The next morning we found his stiff body on the ground. It had slid through the opening. It seemed horrible that once he stopped trying he was able to find his way out. A safe place had become a deathtrap. I was stunned and stared at his body for a few minutes. My mother quickly scurried me inside and told me to look away while she collected his body into a shoebox.
The same thing ended up happening to a few more birds that year. I’m relieved that I haven’t seen any birds inside the lights for years. It's time to clean out their nests and put mesh wiring over the opening.
Between work, travel, and holiday guests, I haven't been tending to the garage as much as I'd like. But I've been tending to the house! I had the carpets cleaned, the plumbing fixed, and even I cleared two of the bedrooms. Over Thanksgiving I was able to finally guests over and not worry that they'd be visually assaulted by sweaters.
Having people over was the motivation I needed to clear house. But after they left I fell into a slump. What now? The house is more livable but I still had that hairy garage beast. I couldn't stand knowing that the garage hadn't changed. So I decided to have an Infinite Garage Sale.

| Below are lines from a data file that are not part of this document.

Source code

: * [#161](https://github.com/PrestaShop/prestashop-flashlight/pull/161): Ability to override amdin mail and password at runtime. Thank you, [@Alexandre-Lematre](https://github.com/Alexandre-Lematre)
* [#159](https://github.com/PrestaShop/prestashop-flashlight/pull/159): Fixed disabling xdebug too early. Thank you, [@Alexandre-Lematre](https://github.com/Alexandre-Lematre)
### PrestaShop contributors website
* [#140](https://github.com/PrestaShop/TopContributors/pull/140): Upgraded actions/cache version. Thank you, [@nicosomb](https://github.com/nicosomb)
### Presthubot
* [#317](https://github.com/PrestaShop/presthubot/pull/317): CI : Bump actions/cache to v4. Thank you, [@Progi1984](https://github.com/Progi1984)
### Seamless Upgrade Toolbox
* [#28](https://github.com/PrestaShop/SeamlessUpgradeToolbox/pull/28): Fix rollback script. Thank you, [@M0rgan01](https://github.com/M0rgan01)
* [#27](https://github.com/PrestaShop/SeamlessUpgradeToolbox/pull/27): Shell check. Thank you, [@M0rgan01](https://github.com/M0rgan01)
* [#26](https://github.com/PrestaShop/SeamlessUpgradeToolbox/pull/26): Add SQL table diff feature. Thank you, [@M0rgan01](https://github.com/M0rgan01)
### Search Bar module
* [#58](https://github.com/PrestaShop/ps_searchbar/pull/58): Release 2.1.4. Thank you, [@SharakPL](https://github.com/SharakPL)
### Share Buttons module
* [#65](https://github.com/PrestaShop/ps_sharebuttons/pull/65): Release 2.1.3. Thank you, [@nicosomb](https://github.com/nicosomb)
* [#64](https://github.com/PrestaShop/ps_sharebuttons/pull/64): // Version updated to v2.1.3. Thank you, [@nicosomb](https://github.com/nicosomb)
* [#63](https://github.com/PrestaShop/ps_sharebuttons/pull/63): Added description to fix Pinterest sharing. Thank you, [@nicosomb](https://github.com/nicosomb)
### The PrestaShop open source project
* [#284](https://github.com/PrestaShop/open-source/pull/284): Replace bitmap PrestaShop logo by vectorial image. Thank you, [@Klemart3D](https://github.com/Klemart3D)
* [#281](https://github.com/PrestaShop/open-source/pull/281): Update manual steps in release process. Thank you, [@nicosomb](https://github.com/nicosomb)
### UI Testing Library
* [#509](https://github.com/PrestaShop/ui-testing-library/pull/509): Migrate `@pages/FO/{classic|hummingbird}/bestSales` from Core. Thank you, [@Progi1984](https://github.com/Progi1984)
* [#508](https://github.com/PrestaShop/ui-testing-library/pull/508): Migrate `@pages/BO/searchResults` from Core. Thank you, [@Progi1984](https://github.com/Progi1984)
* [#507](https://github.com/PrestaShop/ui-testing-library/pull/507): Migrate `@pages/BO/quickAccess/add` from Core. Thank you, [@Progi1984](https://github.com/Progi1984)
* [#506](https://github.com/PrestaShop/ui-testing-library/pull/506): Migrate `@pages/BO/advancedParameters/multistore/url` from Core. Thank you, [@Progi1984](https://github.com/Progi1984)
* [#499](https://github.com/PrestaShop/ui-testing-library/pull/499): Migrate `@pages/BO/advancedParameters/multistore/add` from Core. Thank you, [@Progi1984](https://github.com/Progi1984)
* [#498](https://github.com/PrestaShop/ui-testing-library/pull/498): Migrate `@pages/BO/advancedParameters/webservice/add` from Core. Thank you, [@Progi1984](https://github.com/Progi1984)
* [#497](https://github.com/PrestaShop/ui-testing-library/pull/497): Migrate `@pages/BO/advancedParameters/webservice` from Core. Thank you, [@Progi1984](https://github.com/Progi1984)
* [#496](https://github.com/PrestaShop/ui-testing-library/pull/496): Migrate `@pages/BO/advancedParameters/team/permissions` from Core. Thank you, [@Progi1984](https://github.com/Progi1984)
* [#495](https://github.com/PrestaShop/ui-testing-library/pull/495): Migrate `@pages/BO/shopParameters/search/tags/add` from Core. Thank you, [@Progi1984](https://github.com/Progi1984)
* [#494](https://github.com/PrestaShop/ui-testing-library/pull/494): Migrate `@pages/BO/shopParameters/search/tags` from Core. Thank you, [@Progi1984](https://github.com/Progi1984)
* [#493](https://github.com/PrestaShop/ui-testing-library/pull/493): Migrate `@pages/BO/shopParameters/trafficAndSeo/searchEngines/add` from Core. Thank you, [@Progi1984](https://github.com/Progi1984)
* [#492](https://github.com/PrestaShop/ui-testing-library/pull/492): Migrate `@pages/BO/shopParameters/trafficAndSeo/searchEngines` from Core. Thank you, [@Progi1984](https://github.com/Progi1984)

A few awesome friends came over the help, otherwise I'd have died! Angela was the much needed stickler, texting me at 6:30 am to set up. From a previous sale, I knew that the serious buyers start hovering before seven so I jumped out of bed. I was right. One guy drove past my house several times. A few were parked near the driveway. Their enthusiasm was scary actually. Maybe not as scary as when I hit sample sales. Now I know why those shopgirls are so strict with me.
We put out two racks and eight large boxes of clothes in a hearty clothing department. We had a kitchenwares section near the lawn with the Forever Orchids and a sporting goods section with golf clubs, fishing supplies and folding bikes. It was like having a little department store in my driveway.
Here's Angela with the vintage Sony multiband radio in front of "housewares" and the manual typewriter I used to make zines on.
Ladies and menswear.
A lace prairie skirt by "Spoiled Girls!"
My dog looking depressed because we weren't paying attention to him.
I loved the garage sale shoppers. They were mostly older folks and Mexican families. The first one, an elderly Japanese lady in a striped Breton shirt stayed the longest, sifting through every box as we brought them out. She left with a green striped boatneck top and an olive sweater vest. I think she was me in the future because she picked out everything I would have liked. One women bought two of the same The Limited cardigans and told me one was for her and the other was for her ninety-three year old sister! Awesome! Another sweet grandma type returned my beige Lesportac bag when she found money inside. I was relying on the kindness of garage sale strangers.
It was exhilarating to hawk stuff for cash but stressful. When I found myself haggling the difference between $64 and $60 dollars, my friends had to remind me that I needed to price things to move. The number one priority is making the sale! Maybe I was taking the low balling too personally.
I was so beat afterwards that I left the housewares out on the driveway all day and overnight. The next morning I went to brunch and wondered if anyone would take anything. When I came back I found $16 wedged in my front door and noticed a few of the vases missing. I probably would have only charged $1 a vase. I couldn't believe I could run a garage sale on the honor system and make more money that way.
I'm having a few charities pick up the remaining boxes which will free up half the space in the garage. I might soon be able to use one of the carports for an actual car, just like we used to. Infinite Garage sale success!